Через час с небольшим родительское собрание закончилось, и я, пожелав всем терпения в воспитании детей, распустила родителей. Однако ко мне тут же подплыла бабка Милы Авериной и начала выяснять, почему её девочка сидит теперь на задней парте.
— У Милы дальнозоркость. Ей неудобно за первой партой, — объяснила я.
— Что за глупости! — взвилась бабка. — Все годы училась, сидела впереди и ничего, а вы её зачем-то назад отправили!
— Спросите у Милы, где ей лучше видно, — вежливо посоветовала я.
— Я её с пелёнок ращу и сама знаю, где ей лучше. — Она упрямо выставила подбородок. — Пусть, как и раньше, сидит спереди.
— Пусть сама решит, — отрезала я. — Если у вас больше нет вопросов, то пойдёмте домой. Время уже позднее.
— Я пойду к директору, если вы будете мне противоречить! — пообещала бабка. — Меня тут давно все знают и уважают.

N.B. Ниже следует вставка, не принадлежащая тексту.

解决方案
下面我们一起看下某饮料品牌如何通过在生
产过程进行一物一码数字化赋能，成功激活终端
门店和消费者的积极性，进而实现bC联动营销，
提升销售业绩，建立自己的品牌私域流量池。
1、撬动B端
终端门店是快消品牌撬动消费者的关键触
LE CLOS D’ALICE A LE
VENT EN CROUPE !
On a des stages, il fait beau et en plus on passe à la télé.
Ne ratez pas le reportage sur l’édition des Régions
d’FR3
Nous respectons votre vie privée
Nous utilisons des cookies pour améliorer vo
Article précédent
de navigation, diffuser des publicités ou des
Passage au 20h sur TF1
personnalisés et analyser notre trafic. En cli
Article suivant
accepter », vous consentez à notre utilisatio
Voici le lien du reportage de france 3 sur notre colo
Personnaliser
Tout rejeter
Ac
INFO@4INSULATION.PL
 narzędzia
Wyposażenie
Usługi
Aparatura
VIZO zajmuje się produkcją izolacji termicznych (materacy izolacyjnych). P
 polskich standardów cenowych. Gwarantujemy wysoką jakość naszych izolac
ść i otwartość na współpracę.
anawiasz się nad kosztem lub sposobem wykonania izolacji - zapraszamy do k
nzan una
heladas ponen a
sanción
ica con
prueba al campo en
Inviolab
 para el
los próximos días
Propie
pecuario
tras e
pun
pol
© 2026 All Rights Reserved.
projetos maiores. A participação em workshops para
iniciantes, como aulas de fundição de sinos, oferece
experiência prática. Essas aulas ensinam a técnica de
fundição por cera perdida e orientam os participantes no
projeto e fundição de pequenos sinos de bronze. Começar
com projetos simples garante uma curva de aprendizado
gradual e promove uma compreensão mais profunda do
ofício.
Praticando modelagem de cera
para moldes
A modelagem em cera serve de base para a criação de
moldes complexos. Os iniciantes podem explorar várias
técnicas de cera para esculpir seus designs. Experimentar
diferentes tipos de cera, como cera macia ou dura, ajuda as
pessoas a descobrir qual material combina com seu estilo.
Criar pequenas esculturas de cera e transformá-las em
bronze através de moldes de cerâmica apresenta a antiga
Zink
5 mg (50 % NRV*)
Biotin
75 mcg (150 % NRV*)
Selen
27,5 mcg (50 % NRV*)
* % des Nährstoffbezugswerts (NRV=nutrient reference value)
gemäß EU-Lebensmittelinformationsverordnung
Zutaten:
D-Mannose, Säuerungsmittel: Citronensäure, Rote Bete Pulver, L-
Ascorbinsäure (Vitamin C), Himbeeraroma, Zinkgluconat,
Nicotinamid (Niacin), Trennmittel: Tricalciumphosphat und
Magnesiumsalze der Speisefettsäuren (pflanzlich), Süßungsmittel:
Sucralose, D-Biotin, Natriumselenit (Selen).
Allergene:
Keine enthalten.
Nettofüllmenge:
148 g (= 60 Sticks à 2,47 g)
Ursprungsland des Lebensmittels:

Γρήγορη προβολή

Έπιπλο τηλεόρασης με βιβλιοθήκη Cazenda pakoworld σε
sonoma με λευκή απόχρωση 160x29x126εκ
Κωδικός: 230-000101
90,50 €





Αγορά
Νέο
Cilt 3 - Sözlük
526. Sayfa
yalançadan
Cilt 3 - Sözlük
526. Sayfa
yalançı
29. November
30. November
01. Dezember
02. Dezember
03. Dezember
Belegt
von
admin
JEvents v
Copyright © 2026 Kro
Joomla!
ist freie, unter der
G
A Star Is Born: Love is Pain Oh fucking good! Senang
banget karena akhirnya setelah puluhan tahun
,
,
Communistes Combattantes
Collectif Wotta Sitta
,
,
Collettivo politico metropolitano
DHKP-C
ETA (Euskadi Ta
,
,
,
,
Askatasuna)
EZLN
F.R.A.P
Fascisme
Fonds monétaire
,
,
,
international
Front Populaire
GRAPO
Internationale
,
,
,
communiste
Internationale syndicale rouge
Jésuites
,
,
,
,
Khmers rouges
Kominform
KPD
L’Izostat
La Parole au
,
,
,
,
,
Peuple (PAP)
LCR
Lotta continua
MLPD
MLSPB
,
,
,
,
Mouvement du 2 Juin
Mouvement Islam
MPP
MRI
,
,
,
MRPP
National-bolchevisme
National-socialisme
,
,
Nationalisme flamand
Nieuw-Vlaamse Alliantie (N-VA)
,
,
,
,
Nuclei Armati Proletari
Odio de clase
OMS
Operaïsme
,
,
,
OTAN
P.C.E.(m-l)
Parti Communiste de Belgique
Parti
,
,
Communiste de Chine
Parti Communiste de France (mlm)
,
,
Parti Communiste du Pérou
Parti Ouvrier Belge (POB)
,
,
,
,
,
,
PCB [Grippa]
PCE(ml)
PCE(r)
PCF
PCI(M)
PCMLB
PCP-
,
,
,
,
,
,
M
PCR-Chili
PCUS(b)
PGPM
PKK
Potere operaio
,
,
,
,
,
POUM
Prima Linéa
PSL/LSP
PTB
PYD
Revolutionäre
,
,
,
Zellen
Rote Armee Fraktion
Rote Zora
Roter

— Идите, — пожала я плечами и начала убирать вещи со своего стола.
Бабка, поняв, что я не собиралась перед ней лебезить, фыркнула и направилась к выходу. Слава богу! Отделалась, как та лошадь, легким испугом. Меня коллеги предупреждали, что с этой мадам ещё будет куча проблем: моя Милочка то, моя Милочка се. Требования, требования, требования.
Я вытащила из сумки зеркальце, подкрасила губы блеском. Надев пальто, я погасила свет, заперла кабинет и пошла на выход. Коридор гулким эхом разносил звук моих шагов. На этажах уже было темно и тихо. Лишь внизу, в спортивном зале, раздавались крики и стук мяча о напольное покрытие: там ещё не закончилась секция по баскетболу.
Выйдя на школьное крыльцо, я чертыхнулась. Дождь! А я без зонта. Утром солнышко светило, а тут нате вам! И до метро далеко. Блин! Пакет, что ли, на голову натянуть? Вон бабка Аверина так и сделала. Нет уж. Пусть мокнут мои косы.
Спустившись с крыльца, я вприпрыжку через лужи поспешила к школьным воротам.
— Мария Евграфовна, запрыгивай! — Прямо передо мной остановился шикарный Maserati Quattroporte. Ни фига себе машинка! Ее дверь тут же распахнулась.
Папаша Пирогов собственной персоной.
— Спасибо, но я пешком, — бросила я, пытаясь обойти авто. — И я не Евграфовна, а Мария Евлампиевна.
— Простите, Марь Иванна, — саркастично ответил наглец.
Он уже вышел из машины и перегородил мне дорогу.
— Давай-ка в машину, Машуля, а то промокнешь до трусиков.
— Да что вы себе позволяете? — Я уставилась в его наглые серые глаза, чтобы пригвоздить его к месту, испепелить, заставить под землю провалиться!